Quoted passage:
'''

How exactly does a program convert everything to UTF-8 internally?

Question

• does it use setlocale()?
• does it assume utf-8 for all input strings when in a UTF-8 locale?
• I understand what unicode is and how it is related to utf-8, but how does one "convert to it" internally with all their strings?

How does it convert all input strings to UTF-8? Does it use a C library function?

Does the current working locale have to be a UTF-8 locale?

UPDATE: if specific technical details could be in your answer, that would be great as that is more along the lines of what I'm looking for. I already understand the reasons for using UTF-8 internally and why it makes dealing with multiple locales much simpler.

UPDATE: an answer mentionated to simply use iconv and/or ICU, however, how does strcmp() along with all the other routines know to compare them as UTF-8 then? Does setlocale() have to be run? Or does it not matter?

Answer 1

A string is really an abstract concept. But inside a computer, any string will have a concrete representation as a number of bytes using a specific character encoding.

So "converting everything to UTF-8 internally" means that an application uses UTF-8 for all strings internally, has all its logic written to operate on UTF-8 strings, and converts every outside input from whatever encoding that string uses to UTF-8. It may or may not allow you to choose which encoding to use for output.

'''

Provided data:

'''

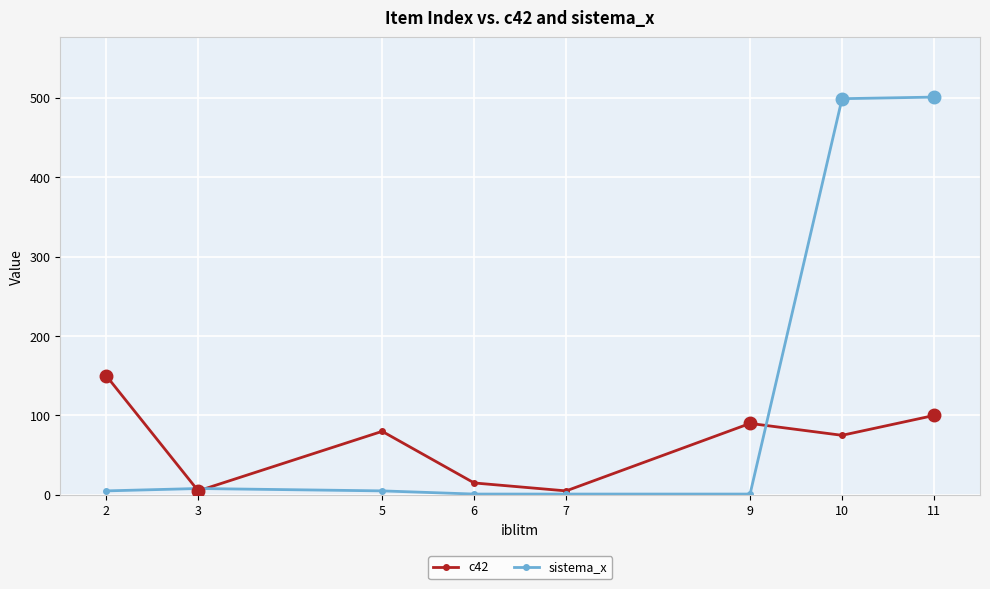

Count the number of categories in the chart.

8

'''

What is being asked: In the thread about converting to UTF-8, what does Answer 1 say an application does with every outside input?

Response to this task: It converts every outside input from whatever encoding that string uses to UTF-8.